Convenient in the short term, but can lead to data lock-in in the long run. It’s recommended to at least ensure OTLP export, standard field mapping, and batch export capabilities.

Pitfall 4: Only looking at average latency

LLM applications should focus more on percentiles, TTFT, tool call latency, retry latency, and latency differences across different model paths.

Pitfall 5: Not linking traces with prompt versions

When prompt versions, model versions, tool schema versions, and retrieval index versions are missing, it’s very difficult to reproduce issues in production.

Pre-Launch Checklist

Before going live, check each item:

  1. Does every request have a unified trace_id?
  2. Can you navigate from a business request to the LLM trace?
  3. Are model, provider, tokens, and finish reason recorded?
  4. Are retrieved document IDs and index versions recorded?
  5. Is each tool call broken out into its own Span?
  6. Are tool errors, retries, and degradations recorded?
  7. Is there a toggle for Prompt/Completion capture?
  8. Is redaction performed at the Collector or gateway layer?
  9. Is there a distinction between sampling successful requests and retaining all anomalous requests?
  10. Are there alerts for cost, latency, tool loops, and structured output failures?
  11. Can production traces be fed back into offline evaluation sets?
  12. Are access permissions and retention periods defined for trace data?

Conclusion

The core of LLM Observability is not “looking at a single model call,” but reconstructing the full context of an Agent’s decision: how the user request entered the system, what evidence was retrieved, which model version was called, what tools were executed, where tokens and latency were spent, and why the output was accepted or blocked.

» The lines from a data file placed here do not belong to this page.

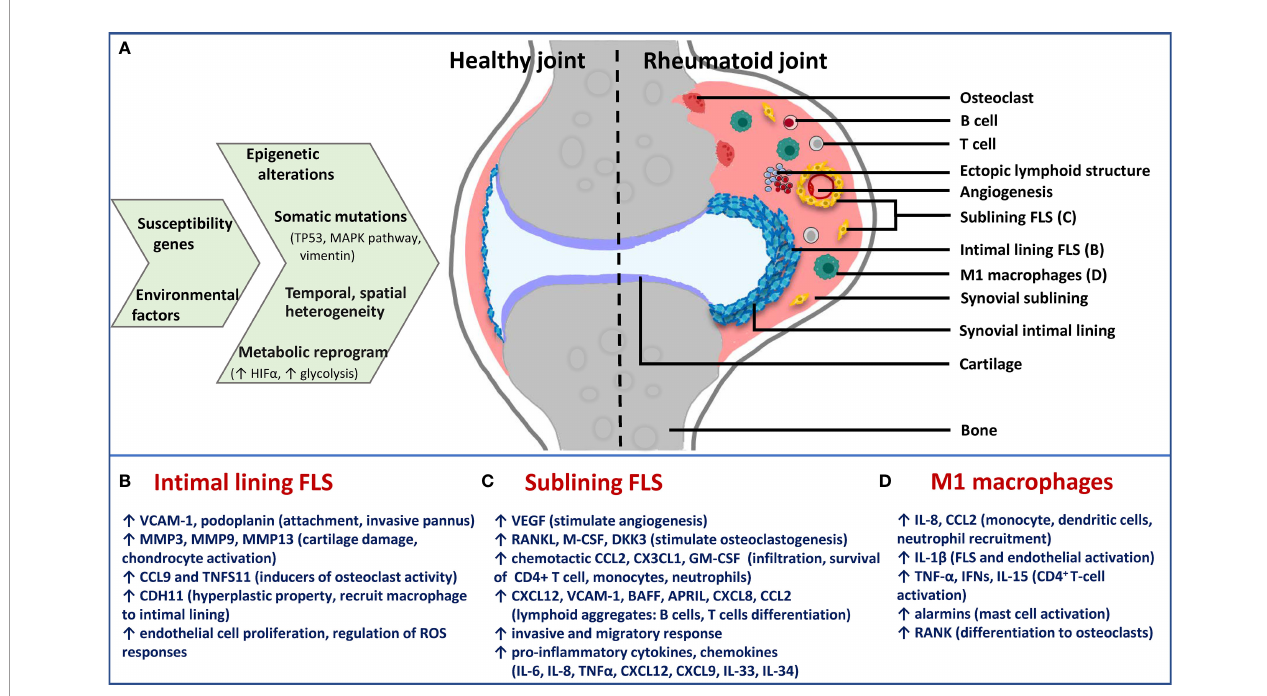
FIGURE 2 | Schematic presentation of cause-effect relationship in RA synovium with speci fi c focus on FLS phenotypes. (A) Epigenetic and metabolic reprogramming in resident and in fi ltrated cell types leads to spatiotemporal and functional heterogeneity in rheumatoid synovium. Difference between healthy and rheumatoid joint is diagrammatically depicted to illustrate changes in synovial architecture like increased angiogenesis and formation of ectopic lymphoid structures, as well as the different cell types. Functionally distinct fi broblast subsets: (B) Lining FLS; (C) sublining FLS; as well as (D) in fl ammatory (M1) macrophages are the major players in chronic RA. For each of them, effector functions via secreted in fl ammatory and destructive mediators are mentioned below the diagram. Immune- effector fi broblasts and macrophages of sublining are responsible for accelerating in fl ammatory feed-forward loops, whereas lining fi broblasts mediate bone and cartilage damage. TP53, tumor protein p53; MAPK, mitogen-activated protein kinase; HIF a , hypoxia-inducible factor alpha; FLS, fi broblast-like synoviocytes; M1, in fl ammatory; VCAM-1, vascular cell adhesion molecule 1; MMP, matrix metalloproteinase; CCL, chemokine (C-C motif) ligand; CDH11, cadherin 11; VEGF, vascular endothelial growth factor; RANKL, receptor activator of nuclear factor kappa-B ligand; M-CSF, macrophage colony-stimulating factor; DKK3, dickkopf WNT signaling pathway inhibitor 3; CXCL, chemokine (C-X-C motif) ligand; GM-CSF, granulocyte-macrophage colony stimulating factor; BAFF, B-cell activating factor; APRIL, a proliferation-inducing ligand; IL, interleukin; TNF- a , tumor necrosis factor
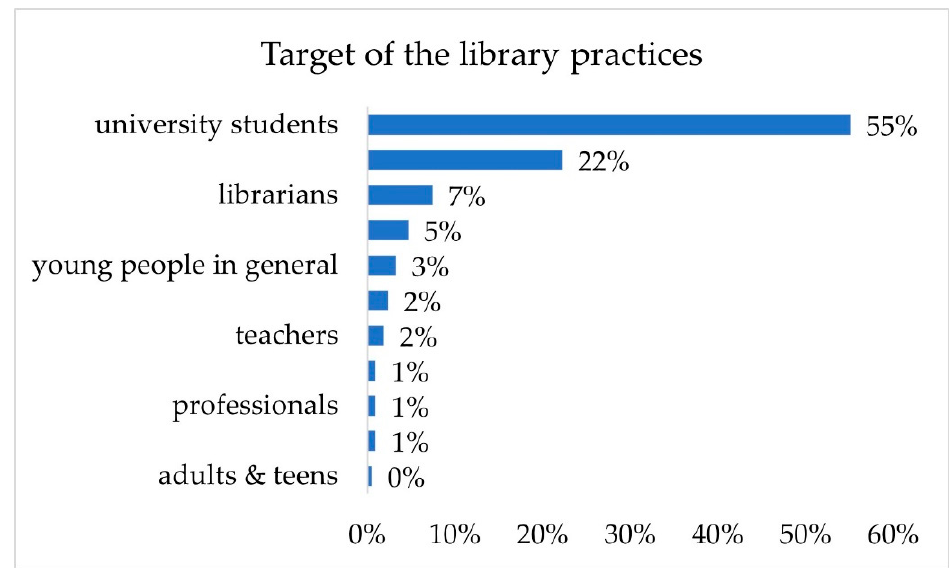
Figure 3. Type of library. Source: prepared by the authors.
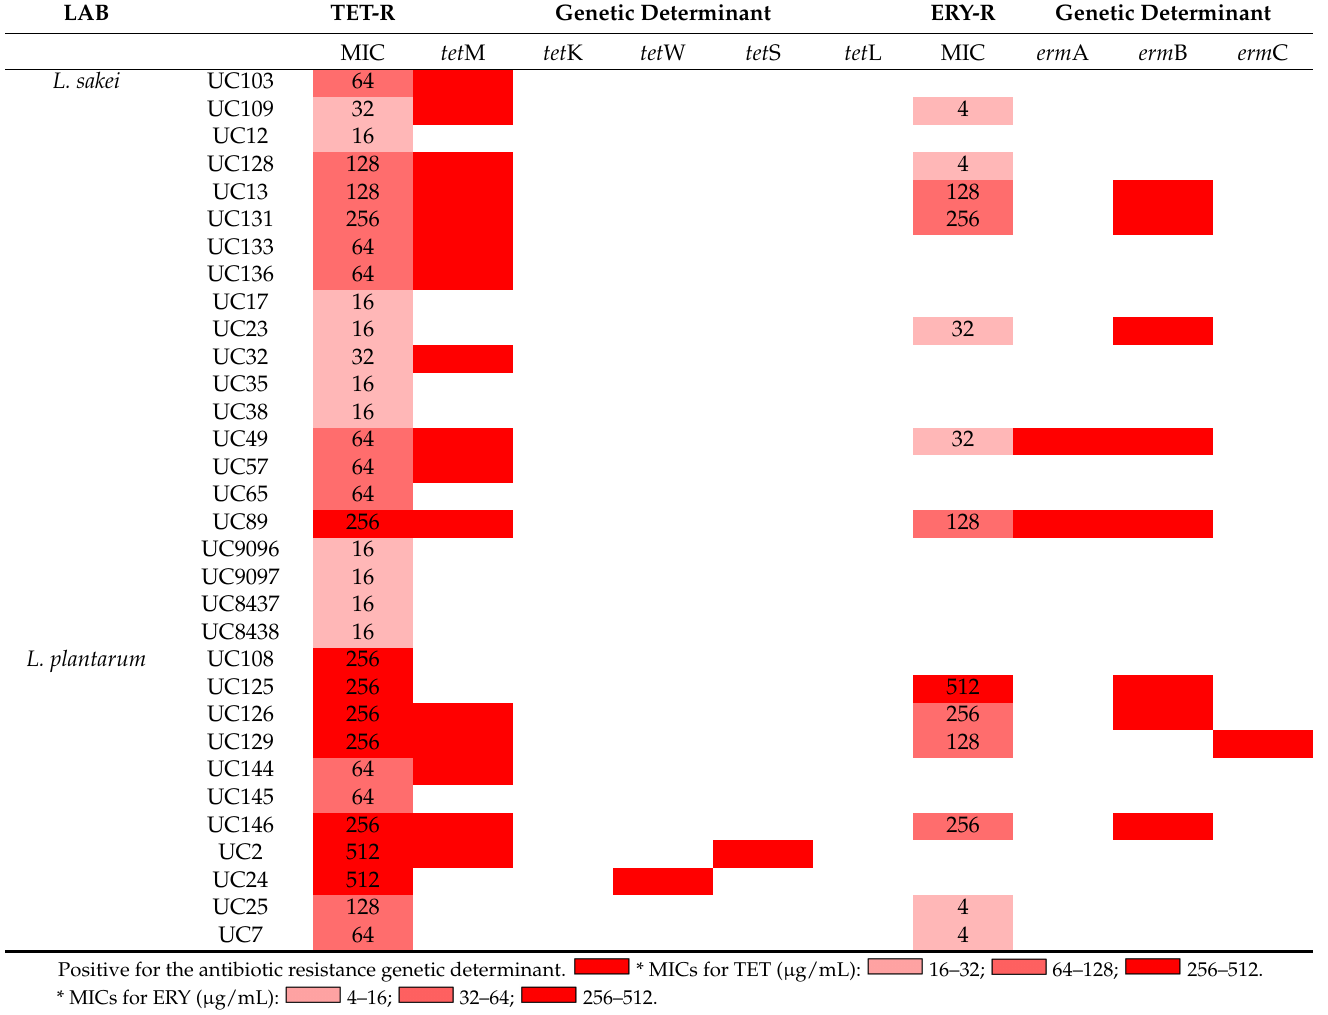
Table 3. Tetracycline (TET-R) and erythromycin (ERY-R)-resistant LAB species: Latilactobacillus ( L. ) sakei and Lactiplantibacillus ( L. ) plantarum . MIC values measured by broth microdilution method using LSM ( µ g/mL) and the distribution of genetic determinants investigated in this study.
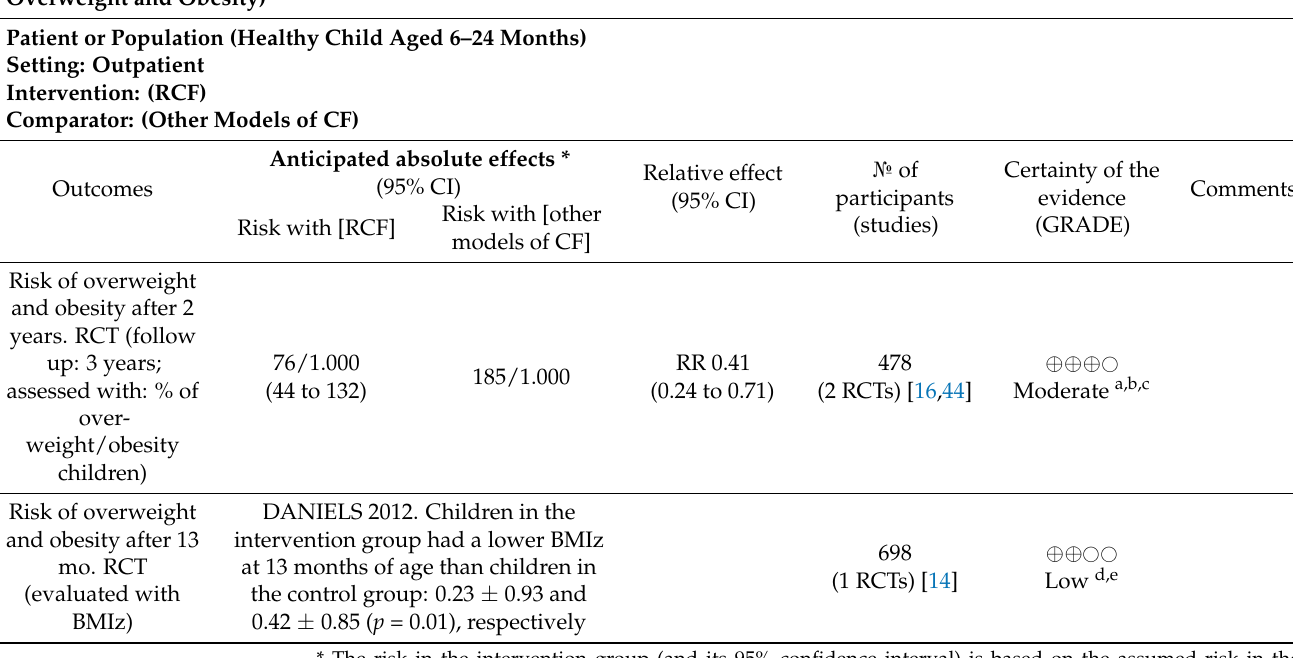
Table 3. RCF and risk of overweight/obesity. Summary of findings for the main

The OpenTelemetry GenAI semantic conventions provide a more robust engineering path: describe GenAI workloads with open fields, centrally govern data with the Collector, and connect APM, cost, evaluation, and audit systems with standard traces.

For teams pushing RAG, Agents, tool calls, and multi-model routing into production, it’s recommended to incorporate observability design into the architecture early, rather than patching in logs after issues arise in production.

Key References

FAQ

What is the difference between LLM Observability and traditional APM?
Traditional APM focuses on service calls, databases, API latency, and errors. LLM Observability additionally requires tracking models, tokens, prompts, tool calls, retrieval evidence, retries, costs, and output quality. They are not replacements but should be linked via Trace ID.
Why recommend using OpenTelemetry GenAI semantic conventions?
It provides a unified set of fields across models, frameworks, and observability platforms, allowing teams to describe model calls, tool calls, token usage, latency, and anomalies with a single standard, reducing vendor lock-in.
Should we log full prompts and model outputs in production?
No, not by default. Content capture should be enabled based on compliance requirements, with redaction, sampling, access control, and retention policies applied at the Collector or gateway layer. A safer approach is to control by environment, tenant, and data sensitivity level.
Is OpenTelemetry mandatory?
Not mandatory, but recommended for compatibility. OpenTelemetry is already a universal infrastructure in cloud-native observability. The GenAI semantic conventions allow LLM traces to integrate with existing APM, logs, metrics, and Collector pipelines, reducing redundant effort.